I spoke Tuesday night with David Brog, executive director of the country’s largest pro-Zionist group, Christians United for Israel (CUFI), which has been outspoken in criticizing Paul’s advocacy for cuts in crucial military aid to Israel. Brog explained CUFI’s past concerns: “Paul has thus far seemed oblivious to the reality that Israel’s military is fighting our battles for us and keeping us from having to send our own soldiers to do the job.” Nevertheless, Brog told me that “we’re certainly encouraged to learn that Senator Paul is traveling to Israel…”…Brog makes the case that support for Israel actually meshes with Paul’s desire to conduct foreign policy with limited revenues. By providing military aid to Israel, Brog argued, we enable an ally to fight our common enemies. He said, “I hope Sen. Paul sees that his economic policy and foreign policy and political interests need not conflict with support for Israel. In fact, it will earn him a great following.”

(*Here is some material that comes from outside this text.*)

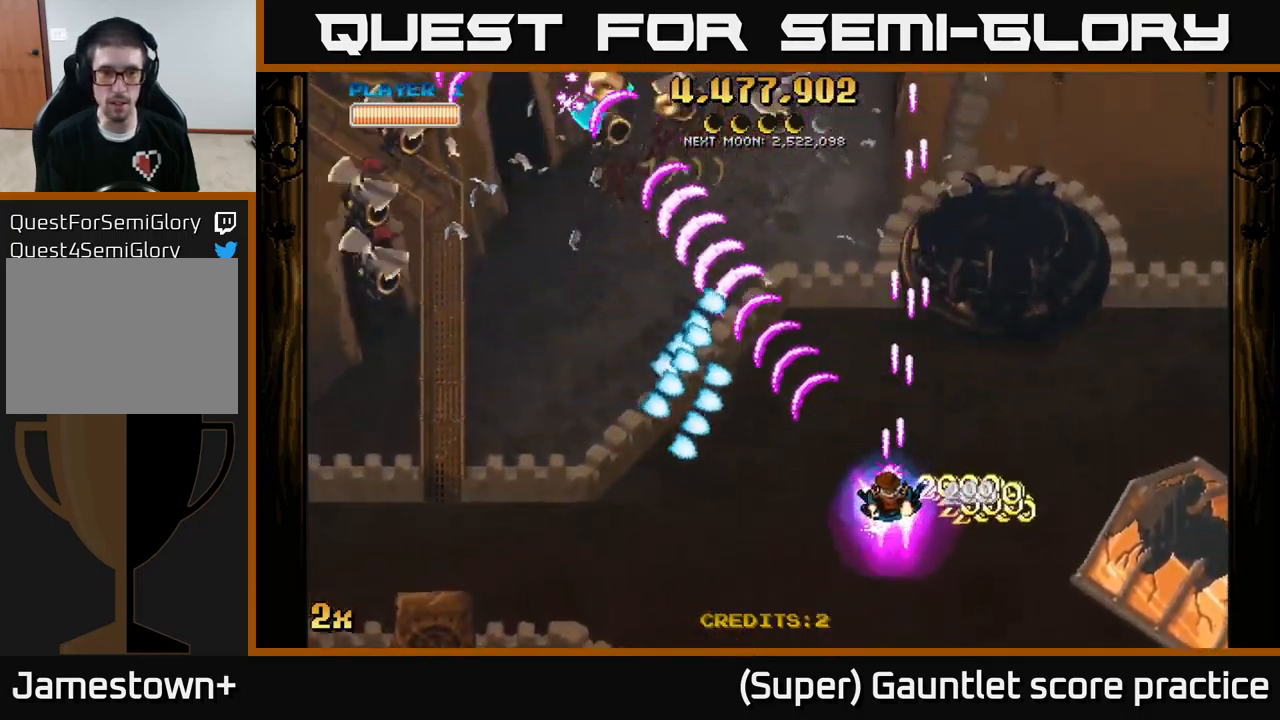
{"buttons": ["A"], "left_stick": "left", "events": [[400, "left_stick", "left"]]}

Yes, it’s a little early to be humping for a 2016 presidential run, but Paul’s off to a running start and now he’s got Kristol’s blessing. Paul knows that neoconservatives deliver money and deliver establishment support. Bill Kristol is not a godfather for nothing. He bragged about purging the Republican Party of “old fashioned Arabists” like George H.W. Bush. As Kristol and Dan Senor have both explained, cultivating possible presidential candidates is one of the Israel lobby’s core activities. From a report on the 2008 AIPAC policy conference: 

Bill Kristol said that Hart Hasten, a Holocaust survivor and successful Indianapolis businessman, had been crucial to shaping Dan Quayle’s view of Israel, having “spent a lot of time” with Quayle when he was still a congressman. (Quayle’s office later told me [reporter Phil Weiss], “The statement Bill Kristol made was not exactly accurate. Mr. Quayle said his broad knowledge of Israel came from many people and sources, not specifically from Mr. Hasten.”) Dan Senor, an analyst on CNN and former AIPAC intern, boasted that AIPAC won over Spencer Abraham when he was the head of the state Republican Party, years before he became a Michigan senator. The party was $500,000 in debt, and an AIPAC leader helped him pay that off. And of course, the famous story was told of George W. Bush going up in Ariel Sharon’s helicopter in 1998, two years before he ran for president, and saying of Israel’s ten-mile waist, “We have driveways in Texas longer than that.”

Of all the 2016 GOP hopefuls smoozing up Adelson last summer, it’s Rand Paul who flew to Israel in the run up to their election, perfectly placed on his return to deliver a reverberating slap straight into Jen Rubin’s keyboard, timed with Goldberg’s shot across the bow. So long as the neocons have their eyes on Paul, so should we.